▶ **PROBLEM STATEMENT**
Your task is to copy every line below that contains the word "down".

▶ **Collected data**
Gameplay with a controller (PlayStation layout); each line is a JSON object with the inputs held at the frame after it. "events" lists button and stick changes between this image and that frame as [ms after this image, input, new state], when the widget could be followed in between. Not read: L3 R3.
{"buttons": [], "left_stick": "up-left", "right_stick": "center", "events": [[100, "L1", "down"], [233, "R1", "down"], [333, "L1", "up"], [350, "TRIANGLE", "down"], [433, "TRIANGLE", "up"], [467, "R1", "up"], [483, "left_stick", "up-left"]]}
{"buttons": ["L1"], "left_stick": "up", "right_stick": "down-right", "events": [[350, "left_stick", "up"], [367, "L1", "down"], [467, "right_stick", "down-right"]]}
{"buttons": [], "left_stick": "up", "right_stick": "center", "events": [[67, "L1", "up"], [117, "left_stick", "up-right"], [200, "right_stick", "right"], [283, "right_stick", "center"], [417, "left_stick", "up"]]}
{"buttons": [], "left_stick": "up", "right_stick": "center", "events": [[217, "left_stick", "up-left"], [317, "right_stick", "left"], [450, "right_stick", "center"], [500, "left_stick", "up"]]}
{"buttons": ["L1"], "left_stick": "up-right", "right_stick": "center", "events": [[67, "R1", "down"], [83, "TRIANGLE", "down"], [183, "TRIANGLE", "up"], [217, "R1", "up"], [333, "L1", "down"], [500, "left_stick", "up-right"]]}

▶ **ANSWER AREA**
{"buttons": [], "left_stick": "up-left", "right_stick": "center", "events": [[100, "L1", "down"], [233, "R1", "down"], [333, "L1", "up"], [350, "TRIANGLE", "down"], [433, "TRIANGLE", "up"], [467, "R1", "up"], [483, "left_stick", "up-left"]]}
{"buttons": ["L1"], "left_stick": "up", "right_stick": "down-right", "events": [[350, "left_stick", "up"], [367, "L1", "down"], [467, "right_stick", "down-right"]]}
{"buttons": ["L1"], "left_stick": "up-right", "right_stick": "center", "events": [[67, "R1", "down"], [83, "TRIANGLE", "down"], [183, "TRIANGLE", "up"], [217, "R1", "up"], [333, "L1", "down"], [500, "left_stick", "up-right"]]}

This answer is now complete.